__What the task requires__: Repeat the line that contains "than those forces of disconnection. By coming" exactly, along with each following line up to and including the last line of the entries.

--- Input for this task ---

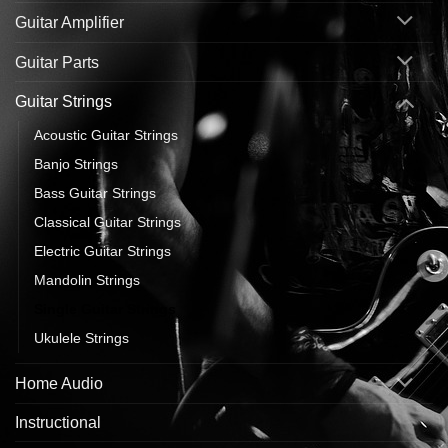
Guitar Amplifier
Guitar Parts
Guitar Strings
Acoustic Guitar Strings
Banjo Strings
Bass Guitar Strings
Classical Guitar Strings
Electric Guitar Strings
Mandolin Strings
Single Guitar Strings
Ukulele Strings
Home Audio
Instructional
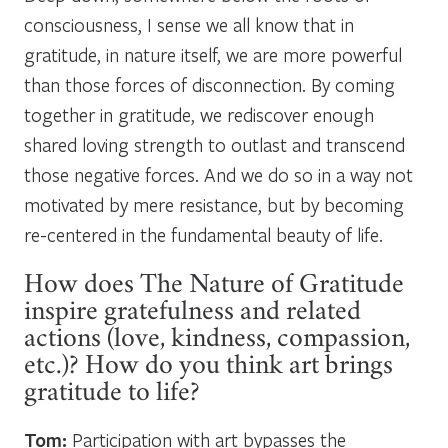
consciousness, I sense we all know that in
gratitude, in nature itself, we are more powerful
than those forces of disconnection. By coming
together in gratitude, we rediscover enough
shared loving strength to outlast and transcend
those negative forces. And we do so in a way not
motivated by mere resistance, but by becoming
re-centered in the fundamental beauty of life.
How does The Nature of Gratitude
inspire gratefulness and related
actions (love, kindness, compassion,
etc.)? How do you think art brings
gratitude to life?
Tom:
Participation with art bypasses the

---

__Task answer__:
than those forces of disconnection. By coming
together in gratitude, we rediscover enough
shared loving strength to outlast and transcend
those negative forces. And we do so in a way not
motivated by mere resistance, but by becoming
re-centered in the fundamental beauty of life.
How does The Nature of Gratitude
inspire gratefulness and related
actions (love, kindness, compassion,
etc.)? How do you think art brings
gratitude to life?
Tom:
Participation with art bypasses the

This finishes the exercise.